▸ Records for this task:
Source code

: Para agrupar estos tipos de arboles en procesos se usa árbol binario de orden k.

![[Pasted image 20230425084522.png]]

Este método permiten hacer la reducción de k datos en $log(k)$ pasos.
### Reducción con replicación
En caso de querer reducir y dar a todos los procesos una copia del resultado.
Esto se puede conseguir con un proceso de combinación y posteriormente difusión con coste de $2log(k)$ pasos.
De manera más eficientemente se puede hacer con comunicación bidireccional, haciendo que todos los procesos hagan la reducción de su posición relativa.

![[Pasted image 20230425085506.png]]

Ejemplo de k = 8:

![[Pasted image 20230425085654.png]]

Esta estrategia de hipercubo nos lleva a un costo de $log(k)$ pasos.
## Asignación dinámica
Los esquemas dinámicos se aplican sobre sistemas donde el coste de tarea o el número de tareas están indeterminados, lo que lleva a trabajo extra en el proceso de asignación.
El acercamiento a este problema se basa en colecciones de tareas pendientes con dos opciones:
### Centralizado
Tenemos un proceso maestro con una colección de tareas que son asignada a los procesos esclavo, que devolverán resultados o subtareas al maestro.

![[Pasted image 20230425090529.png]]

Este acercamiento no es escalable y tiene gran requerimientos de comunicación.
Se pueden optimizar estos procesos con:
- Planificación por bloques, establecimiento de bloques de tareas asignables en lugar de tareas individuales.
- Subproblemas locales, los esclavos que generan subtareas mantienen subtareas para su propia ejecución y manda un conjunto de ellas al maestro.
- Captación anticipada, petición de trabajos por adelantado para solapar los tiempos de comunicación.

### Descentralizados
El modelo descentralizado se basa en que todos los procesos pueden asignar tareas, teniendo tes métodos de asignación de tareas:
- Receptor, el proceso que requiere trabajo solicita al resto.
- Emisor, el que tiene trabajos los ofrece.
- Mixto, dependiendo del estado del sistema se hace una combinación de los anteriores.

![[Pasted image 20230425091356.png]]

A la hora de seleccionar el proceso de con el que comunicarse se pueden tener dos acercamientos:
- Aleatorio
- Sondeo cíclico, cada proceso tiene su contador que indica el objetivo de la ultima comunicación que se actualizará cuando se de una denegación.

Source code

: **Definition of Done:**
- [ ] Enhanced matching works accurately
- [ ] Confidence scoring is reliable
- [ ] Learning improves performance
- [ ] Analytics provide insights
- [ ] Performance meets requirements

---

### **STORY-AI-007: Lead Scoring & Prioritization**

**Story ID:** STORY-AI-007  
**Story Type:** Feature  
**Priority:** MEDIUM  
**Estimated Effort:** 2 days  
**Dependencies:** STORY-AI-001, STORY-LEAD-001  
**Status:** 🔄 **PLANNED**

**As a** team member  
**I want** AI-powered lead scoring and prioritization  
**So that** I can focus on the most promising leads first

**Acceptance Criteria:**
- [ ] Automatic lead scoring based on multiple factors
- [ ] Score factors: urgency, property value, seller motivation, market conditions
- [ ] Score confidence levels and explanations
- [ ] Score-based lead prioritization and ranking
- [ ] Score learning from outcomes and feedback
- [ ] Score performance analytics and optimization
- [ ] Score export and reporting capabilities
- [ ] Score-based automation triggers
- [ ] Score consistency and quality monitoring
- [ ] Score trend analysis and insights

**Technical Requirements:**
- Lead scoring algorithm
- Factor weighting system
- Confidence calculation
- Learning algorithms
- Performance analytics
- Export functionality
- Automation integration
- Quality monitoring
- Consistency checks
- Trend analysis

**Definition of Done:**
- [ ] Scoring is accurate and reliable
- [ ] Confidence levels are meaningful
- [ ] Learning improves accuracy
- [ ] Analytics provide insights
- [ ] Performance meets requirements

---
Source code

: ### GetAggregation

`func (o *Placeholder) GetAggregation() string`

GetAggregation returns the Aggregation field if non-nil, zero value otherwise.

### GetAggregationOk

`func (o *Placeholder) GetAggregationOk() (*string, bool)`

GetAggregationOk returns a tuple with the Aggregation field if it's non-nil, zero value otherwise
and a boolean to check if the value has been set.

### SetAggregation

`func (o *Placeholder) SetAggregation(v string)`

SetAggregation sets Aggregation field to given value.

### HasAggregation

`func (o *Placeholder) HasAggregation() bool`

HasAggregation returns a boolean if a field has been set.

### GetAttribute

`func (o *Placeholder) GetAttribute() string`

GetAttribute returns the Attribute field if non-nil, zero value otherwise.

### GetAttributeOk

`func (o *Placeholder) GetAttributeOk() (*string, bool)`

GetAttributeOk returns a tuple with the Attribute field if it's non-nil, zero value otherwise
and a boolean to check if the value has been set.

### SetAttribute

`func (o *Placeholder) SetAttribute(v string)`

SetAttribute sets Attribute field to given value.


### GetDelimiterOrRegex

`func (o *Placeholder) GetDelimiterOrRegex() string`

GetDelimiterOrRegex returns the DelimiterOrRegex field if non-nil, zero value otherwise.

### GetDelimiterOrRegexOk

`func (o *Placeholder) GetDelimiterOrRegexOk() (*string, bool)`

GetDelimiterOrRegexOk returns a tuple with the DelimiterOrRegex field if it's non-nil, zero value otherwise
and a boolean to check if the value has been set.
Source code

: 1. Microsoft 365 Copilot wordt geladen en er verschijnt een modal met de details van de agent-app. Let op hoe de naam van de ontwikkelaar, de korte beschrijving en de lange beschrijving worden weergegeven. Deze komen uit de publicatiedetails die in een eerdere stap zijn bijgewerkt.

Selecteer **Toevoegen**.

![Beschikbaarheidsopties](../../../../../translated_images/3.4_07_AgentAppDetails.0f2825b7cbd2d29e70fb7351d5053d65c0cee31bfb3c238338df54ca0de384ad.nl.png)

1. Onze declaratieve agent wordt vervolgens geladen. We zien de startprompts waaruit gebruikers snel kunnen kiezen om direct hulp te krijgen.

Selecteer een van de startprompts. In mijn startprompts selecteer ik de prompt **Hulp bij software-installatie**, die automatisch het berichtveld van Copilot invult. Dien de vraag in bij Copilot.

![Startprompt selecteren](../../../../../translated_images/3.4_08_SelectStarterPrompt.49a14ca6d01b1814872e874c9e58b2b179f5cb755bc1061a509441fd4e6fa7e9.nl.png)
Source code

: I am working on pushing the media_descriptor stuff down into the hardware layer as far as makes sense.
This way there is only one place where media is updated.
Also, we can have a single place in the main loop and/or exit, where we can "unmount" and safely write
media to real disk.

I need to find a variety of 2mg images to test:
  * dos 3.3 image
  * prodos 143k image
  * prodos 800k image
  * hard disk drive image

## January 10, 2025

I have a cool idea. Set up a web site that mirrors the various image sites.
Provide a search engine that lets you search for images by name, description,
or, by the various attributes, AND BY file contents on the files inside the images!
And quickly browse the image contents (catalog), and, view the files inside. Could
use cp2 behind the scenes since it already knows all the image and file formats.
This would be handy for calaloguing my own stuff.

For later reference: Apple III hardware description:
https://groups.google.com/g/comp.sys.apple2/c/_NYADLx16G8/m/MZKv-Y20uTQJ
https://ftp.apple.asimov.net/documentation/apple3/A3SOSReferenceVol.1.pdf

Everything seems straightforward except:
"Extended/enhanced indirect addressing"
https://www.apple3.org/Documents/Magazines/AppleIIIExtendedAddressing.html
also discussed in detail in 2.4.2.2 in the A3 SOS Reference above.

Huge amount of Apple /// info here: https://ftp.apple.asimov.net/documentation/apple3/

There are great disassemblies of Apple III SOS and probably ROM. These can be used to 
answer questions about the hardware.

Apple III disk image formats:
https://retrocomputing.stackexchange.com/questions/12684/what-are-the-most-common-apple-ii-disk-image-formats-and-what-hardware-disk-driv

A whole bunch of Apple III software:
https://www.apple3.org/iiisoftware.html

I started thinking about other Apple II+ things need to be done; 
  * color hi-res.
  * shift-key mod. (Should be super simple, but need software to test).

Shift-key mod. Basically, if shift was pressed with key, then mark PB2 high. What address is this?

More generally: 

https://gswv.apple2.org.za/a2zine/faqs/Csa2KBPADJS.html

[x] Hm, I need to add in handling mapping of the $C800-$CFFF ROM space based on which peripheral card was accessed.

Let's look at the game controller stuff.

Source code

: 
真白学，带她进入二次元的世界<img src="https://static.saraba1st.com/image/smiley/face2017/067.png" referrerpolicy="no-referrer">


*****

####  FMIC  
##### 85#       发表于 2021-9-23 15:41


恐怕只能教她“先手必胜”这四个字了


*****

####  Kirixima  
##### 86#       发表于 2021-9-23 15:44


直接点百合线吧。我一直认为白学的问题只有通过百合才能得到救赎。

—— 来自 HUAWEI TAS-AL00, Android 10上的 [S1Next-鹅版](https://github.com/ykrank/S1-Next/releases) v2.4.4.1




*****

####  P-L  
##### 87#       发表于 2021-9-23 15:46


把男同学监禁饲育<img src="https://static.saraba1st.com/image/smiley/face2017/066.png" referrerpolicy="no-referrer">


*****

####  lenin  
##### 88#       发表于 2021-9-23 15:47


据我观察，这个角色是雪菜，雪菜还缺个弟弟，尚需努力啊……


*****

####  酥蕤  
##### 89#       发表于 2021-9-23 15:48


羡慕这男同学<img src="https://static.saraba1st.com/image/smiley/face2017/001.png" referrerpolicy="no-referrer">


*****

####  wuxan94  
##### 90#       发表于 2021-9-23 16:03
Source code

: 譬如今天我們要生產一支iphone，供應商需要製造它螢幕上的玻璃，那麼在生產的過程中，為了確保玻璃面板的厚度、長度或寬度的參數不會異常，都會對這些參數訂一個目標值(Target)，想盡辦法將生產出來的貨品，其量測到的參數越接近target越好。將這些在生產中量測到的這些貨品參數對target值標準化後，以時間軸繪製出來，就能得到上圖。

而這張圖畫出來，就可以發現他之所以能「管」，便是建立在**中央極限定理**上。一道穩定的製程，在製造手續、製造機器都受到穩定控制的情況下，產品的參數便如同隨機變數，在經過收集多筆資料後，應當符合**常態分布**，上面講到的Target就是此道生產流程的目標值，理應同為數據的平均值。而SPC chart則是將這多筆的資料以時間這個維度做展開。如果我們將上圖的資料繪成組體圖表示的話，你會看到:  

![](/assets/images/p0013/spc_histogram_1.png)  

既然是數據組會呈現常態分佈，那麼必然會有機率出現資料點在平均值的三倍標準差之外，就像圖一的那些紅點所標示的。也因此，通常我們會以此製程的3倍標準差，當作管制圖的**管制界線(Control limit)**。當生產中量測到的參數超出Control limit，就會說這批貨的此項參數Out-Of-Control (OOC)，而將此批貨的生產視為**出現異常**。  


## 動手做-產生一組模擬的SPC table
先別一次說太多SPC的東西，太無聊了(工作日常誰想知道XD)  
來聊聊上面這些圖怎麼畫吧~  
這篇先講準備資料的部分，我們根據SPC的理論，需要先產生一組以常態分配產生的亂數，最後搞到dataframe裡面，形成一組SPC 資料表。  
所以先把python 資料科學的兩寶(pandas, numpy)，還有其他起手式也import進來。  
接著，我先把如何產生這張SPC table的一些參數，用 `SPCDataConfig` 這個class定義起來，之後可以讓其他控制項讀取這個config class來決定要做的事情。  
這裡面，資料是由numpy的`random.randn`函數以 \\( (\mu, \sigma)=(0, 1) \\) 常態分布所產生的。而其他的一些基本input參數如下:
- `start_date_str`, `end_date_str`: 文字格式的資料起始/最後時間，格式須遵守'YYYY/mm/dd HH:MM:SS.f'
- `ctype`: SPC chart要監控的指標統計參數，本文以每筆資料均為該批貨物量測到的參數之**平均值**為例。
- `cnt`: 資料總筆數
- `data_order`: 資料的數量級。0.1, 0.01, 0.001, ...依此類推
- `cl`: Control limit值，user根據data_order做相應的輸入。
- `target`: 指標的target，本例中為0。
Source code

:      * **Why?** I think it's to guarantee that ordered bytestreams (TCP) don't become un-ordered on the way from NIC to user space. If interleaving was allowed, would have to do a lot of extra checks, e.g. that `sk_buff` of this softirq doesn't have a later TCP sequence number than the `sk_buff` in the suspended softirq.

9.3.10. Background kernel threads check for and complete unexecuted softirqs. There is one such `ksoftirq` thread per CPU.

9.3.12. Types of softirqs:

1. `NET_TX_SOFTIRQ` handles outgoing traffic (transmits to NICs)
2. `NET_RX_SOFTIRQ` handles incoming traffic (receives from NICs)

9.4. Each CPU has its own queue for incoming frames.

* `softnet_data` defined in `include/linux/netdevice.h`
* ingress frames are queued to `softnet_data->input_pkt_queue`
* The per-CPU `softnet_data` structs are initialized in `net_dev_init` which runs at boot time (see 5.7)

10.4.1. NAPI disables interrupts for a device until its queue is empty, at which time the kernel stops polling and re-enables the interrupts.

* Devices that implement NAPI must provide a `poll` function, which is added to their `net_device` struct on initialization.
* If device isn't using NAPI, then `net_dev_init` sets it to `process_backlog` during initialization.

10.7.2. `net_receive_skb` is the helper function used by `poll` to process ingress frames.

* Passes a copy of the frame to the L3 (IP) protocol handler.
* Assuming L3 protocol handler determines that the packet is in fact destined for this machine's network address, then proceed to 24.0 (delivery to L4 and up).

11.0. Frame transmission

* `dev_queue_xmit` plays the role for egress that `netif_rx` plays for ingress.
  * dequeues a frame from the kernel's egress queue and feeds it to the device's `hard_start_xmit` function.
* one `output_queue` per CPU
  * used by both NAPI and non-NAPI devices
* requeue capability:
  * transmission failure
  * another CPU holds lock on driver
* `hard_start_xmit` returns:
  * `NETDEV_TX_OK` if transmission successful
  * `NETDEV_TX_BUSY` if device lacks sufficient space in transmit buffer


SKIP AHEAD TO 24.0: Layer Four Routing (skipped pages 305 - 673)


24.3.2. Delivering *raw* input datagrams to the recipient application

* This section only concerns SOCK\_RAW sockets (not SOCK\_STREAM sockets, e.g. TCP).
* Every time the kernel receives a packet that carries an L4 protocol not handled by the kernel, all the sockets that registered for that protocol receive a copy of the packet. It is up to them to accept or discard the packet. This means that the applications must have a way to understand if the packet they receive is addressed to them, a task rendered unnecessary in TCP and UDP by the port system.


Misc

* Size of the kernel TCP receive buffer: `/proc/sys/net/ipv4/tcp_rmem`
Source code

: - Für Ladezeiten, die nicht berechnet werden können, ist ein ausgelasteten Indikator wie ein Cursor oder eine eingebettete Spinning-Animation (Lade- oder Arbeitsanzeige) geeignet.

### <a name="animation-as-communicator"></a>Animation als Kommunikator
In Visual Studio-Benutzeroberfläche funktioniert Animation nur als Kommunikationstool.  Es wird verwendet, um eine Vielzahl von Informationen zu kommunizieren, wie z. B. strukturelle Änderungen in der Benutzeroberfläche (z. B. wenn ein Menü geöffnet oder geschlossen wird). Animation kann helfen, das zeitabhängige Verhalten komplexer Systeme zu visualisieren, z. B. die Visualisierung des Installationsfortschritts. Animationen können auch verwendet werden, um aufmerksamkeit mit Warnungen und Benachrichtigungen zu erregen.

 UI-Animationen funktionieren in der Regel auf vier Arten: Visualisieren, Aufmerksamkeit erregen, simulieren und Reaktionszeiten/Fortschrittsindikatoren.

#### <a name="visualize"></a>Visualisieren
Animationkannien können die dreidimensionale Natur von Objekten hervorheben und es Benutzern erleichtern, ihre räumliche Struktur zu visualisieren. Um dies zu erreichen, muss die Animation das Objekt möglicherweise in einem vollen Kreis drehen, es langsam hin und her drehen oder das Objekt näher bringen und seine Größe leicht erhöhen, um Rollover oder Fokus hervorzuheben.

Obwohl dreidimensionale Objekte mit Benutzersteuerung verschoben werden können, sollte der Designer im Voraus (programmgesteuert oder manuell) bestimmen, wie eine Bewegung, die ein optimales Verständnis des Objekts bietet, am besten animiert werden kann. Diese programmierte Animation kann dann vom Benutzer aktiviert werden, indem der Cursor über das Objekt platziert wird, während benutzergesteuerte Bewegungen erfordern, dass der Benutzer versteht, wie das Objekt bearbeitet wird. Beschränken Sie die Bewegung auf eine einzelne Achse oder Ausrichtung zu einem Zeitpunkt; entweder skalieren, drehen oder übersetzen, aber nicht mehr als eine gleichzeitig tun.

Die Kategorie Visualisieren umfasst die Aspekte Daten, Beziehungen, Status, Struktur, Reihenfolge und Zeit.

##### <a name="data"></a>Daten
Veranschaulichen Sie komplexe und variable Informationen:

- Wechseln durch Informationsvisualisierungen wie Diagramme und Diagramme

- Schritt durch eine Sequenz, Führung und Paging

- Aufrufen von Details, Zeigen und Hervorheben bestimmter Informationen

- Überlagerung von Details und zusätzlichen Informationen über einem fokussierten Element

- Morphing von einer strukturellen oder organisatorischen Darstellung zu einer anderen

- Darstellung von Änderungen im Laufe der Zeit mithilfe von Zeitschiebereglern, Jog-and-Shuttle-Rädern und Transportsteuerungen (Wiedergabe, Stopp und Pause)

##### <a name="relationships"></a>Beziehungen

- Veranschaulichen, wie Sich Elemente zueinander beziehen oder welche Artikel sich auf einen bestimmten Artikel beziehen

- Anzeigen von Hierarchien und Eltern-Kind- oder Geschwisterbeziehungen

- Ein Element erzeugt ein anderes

▸ Exercise description: Copy out the lines from the one with "Selecteer **Toevoegen**." to the one with "## January 10, 2025", both of those lines included, without changing a single character.

▸ Answer to this task:
Selecteer **Toevoegen**.

![Beschikbaarheidsopties](../../../../../translated_images/3.4_07_AgentAppDetails.0f2825b7cbd2d29e70fb7351d5053d65c0cee31bfb3c238338df54ca0de384ad.nl.png)

1. Onze declaratieve agent wordt vervolgens geladen. We zien de startprompts waaruit gebruikers snel kunnen kiezen om direct hulp te krijgen.

Selecteer een van de startprompts. In mijn startprompts selecteer ik de prompt **Hulp bij software-installatie**, die automatisch het berichtveld van Copilot invult. Dien de vraag in bij Copilot.

![Startprompt selecteren](../../../../../translated_images/3.4_08_SelectStarterPrompt.49a14ca6d01b1814872e874c9e58b2b179f5cb755bc1061a509441fd4e6fa7e9.nl.png)
Source code

: I am working on pushing the media_descriptor stuff down into the hardware layer as far as makes sense.
This way there is only one place where media is updated.
Also, we can have a single place in the main loop and/or exit, where we can "unmount" and safely write
media to real disk.

I need to find a variety of 2mg images to test:
  * dos 3.3 image
  * prodos 143k image
  * prodos 800k image
  * hard disk drive image

## January 10, 2025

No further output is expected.